# EXERCISE OBJECTIVE
Find the line that contains "- Trade model definitions" in the entries below. Write out that line and all that follow it, unchanged and alone.

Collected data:
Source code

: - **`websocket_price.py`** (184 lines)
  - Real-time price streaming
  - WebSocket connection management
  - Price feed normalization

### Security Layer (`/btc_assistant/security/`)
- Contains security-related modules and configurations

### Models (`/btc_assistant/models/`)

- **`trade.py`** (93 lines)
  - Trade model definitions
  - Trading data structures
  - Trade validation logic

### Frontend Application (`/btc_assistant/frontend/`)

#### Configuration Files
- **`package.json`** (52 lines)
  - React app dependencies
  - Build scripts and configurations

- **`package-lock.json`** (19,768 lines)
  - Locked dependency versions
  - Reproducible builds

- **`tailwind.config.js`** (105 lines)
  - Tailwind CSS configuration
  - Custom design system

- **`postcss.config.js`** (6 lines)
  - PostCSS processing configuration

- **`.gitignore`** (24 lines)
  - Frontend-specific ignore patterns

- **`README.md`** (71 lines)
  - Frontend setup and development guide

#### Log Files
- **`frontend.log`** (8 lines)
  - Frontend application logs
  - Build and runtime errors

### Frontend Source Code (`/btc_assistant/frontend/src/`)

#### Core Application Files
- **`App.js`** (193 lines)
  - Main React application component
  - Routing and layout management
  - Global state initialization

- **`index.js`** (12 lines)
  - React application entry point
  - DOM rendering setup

# EXERCISE RESULT
  - Trade model definitions
  - Trading data structures
  - Trade validation logic

### Frontend Application (`/btc_assistant/frontend/`)

#### Configuration Files
- **`package.json`** (52 lines)
  - React app dependencies
  - Build scripts and configurations

- **`package-lock.json`** (19,768 lines)
  - Locked dependency versions
  - Reproducible builds

- **`tailwind.config.js`** (105 lines)
  - Tailwind CSS configuration
  - Custom design system

- **`postcss.config.js`** (6 lines)
  - PostCSS processing configuration

- **`.gitignore`** (24 lines)
  - Frontend-specific ignore patterns

- **`README.md`** (71 lines)
  - Frontend setup and development guide

#### Log Files
- **`frontend.log`** (8 lines)
  - Frontend application logs
  - Build and runtime errors

### Frontend Source Code (`/btc_assistant/frontend/src/`)

#### Core Application Files
- **`App.js`** (193 lines)
  - Main React application component
  - Routing and layout management
  - Global state initialization

- **`index.js`** (12 lines)
  - React application entry point
  - DOM rendering setup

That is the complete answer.